Page text
If \(L_1\) and \(L_2\) are two distinct leaves of \(\Gamma ''\) and n is maximal such that \(L_1\) and \(L_2\) have a common ancestor at height n, then \(|\Pi _{e^t} L_1 - \Pi _{e^t} L_2| \ge \rho ^{n+1}\).

Proof

Let Q be the common ancestor of \(L_1\) and \(L_2\) in \(\Gamma ''\) of height n. Note that by the definition of \(\Gamma ''\) and maximality of n, it must be that Q has more than one child and hence that \(n \in \mathcal {J}\). Let \(Q_1\) and \(Q_2\) be the children of Q in \(\Gamma ''\) that are ancestors of \(L_1\) and \(L_2\), respectively. Note that \(Q_1 \ne Q_2\) but that \(Q_i\) may be equal to \(L_i\).

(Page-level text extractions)
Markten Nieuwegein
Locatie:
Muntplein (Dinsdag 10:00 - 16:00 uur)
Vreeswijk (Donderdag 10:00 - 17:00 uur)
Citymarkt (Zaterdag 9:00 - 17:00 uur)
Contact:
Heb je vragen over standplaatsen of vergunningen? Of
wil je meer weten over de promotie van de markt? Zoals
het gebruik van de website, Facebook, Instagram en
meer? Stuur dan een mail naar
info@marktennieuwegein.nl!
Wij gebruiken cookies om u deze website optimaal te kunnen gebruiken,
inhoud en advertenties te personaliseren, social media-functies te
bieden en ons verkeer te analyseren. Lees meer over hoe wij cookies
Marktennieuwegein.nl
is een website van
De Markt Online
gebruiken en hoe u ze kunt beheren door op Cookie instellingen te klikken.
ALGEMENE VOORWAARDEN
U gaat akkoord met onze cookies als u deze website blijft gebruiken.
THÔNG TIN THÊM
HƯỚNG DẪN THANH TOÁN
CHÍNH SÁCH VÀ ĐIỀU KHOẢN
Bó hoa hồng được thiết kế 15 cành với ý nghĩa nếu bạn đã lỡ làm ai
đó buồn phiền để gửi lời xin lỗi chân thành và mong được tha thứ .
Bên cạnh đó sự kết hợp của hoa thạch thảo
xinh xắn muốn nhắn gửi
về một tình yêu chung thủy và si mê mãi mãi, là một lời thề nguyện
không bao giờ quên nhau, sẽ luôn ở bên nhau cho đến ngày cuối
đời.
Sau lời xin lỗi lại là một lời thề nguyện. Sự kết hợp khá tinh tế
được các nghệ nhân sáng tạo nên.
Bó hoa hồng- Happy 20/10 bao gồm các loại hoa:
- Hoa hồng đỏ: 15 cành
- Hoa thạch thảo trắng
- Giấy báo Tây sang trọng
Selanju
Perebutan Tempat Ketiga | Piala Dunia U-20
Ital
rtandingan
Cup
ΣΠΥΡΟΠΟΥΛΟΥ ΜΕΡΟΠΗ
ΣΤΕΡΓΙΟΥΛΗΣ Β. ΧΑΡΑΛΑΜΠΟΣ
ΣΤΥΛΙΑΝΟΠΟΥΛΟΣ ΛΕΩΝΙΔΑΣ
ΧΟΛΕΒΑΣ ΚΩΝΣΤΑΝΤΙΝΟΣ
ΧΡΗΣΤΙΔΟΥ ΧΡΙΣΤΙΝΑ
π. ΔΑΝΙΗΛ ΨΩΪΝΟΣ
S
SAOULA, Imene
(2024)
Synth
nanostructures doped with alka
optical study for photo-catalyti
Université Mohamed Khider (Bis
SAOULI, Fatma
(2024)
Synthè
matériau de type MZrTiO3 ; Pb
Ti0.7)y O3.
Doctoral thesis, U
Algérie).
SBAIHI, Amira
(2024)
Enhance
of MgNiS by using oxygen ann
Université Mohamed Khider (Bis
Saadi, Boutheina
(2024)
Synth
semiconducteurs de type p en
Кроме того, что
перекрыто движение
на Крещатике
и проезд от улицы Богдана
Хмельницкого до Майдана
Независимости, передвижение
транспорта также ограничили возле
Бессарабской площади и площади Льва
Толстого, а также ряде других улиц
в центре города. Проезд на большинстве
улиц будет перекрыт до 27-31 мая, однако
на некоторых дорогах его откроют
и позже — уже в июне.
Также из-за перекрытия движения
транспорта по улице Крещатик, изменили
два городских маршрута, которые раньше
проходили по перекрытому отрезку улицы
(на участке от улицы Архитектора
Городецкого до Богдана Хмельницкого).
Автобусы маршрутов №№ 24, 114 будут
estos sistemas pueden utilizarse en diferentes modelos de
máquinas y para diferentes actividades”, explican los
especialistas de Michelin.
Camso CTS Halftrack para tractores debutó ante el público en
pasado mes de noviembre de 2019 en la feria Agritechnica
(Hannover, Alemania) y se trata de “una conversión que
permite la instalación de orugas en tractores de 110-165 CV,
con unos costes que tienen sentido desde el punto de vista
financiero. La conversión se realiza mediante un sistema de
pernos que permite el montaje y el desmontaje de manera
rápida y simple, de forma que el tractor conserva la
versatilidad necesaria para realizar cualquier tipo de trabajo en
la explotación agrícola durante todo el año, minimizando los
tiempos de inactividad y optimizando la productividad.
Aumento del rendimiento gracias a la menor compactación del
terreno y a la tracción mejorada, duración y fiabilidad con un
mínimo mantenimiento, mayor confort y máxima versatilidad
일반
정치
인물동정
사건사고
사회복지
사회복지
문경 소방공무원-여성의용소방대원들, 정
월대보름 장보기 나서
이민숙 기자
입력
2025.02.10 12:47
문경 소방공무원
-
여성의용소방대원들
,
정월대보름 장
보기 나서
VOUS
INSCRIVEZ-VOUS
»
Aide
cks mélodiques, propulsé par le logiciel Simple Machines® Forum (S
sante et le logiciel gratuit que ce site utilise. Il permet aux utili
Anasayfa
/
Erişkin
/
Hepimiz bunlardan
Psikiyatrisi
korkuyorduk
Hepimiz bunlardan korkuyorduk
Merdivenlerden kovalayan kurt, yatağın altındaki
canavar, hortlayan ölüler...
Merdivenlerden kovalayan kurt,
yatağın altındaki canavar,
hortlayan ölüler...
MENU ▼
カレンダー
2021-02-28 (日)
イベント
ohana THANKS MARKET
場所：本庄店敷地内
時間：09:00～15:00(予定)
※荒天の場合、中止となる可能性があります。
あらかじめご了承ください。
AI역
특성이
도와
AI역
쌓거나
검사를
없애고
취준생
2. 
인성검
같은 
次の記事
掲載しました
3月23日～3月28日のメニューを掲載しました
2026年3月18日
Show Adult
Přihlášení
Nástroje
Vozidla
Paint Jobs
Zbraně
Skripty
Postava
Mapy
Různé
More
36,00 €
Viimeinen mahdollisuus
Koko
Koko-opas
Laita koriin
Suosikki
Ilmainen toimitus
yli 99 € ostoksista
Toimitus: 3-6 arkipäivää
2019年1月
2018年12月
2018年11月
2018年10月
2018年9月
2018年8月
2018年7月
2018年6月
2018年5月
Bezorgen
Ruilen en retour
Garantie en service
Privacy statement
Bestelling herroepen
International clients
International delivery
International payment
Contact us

Directive 1
From the proof excerpt, extract the stretch from "Let Q be the" through "equal to \(L_i\).".
Directive 2
According to the proof excerpt, what does the maximality of n show about the number of children Q has?
Directive 3
For each statement, say whether it agrees with the proof excerpt, and quote the words that decide it: (a) The two children Q₁ and Q₂ are the same node. (b) Q is the common ancestor of L₁ and L₂ at height n. (c) The index n belongs to the set 𝒥.
This data is separate material that has nothing to do with the proof excerpt.

Expected answer 1
Let Q be the common ancestor of \(L_1\) and \(L_2\) in \(\Gamma ''\) of height n. Note that by the definition of \(\Gamma ''\) and maximality of n, it must be that Q has more than one child and hence that \(n \in \mathcal {J}\). Let \(Q_1\) and \(Q_2\) be the children of Q in \(\Gamma ''\) that are ancestors of \(L_1\) and \(L_2\), respectively. Note that \(Q_1 \ne Q_2\) but that \(Q_i\) may be equal to \(L_i\).

Expected answer 2
Q has more than one child.

Expected answer 3
(a) No: "Note that \(Q_1 \ne Q_2\)"
(b) Yes: "Let Q be the common ancestor of \(L_1\) and \(L_2\) in \(\Gamma ''\) of height n."
(c) Yes: "hence that \(n \in \mathcal {J}\)"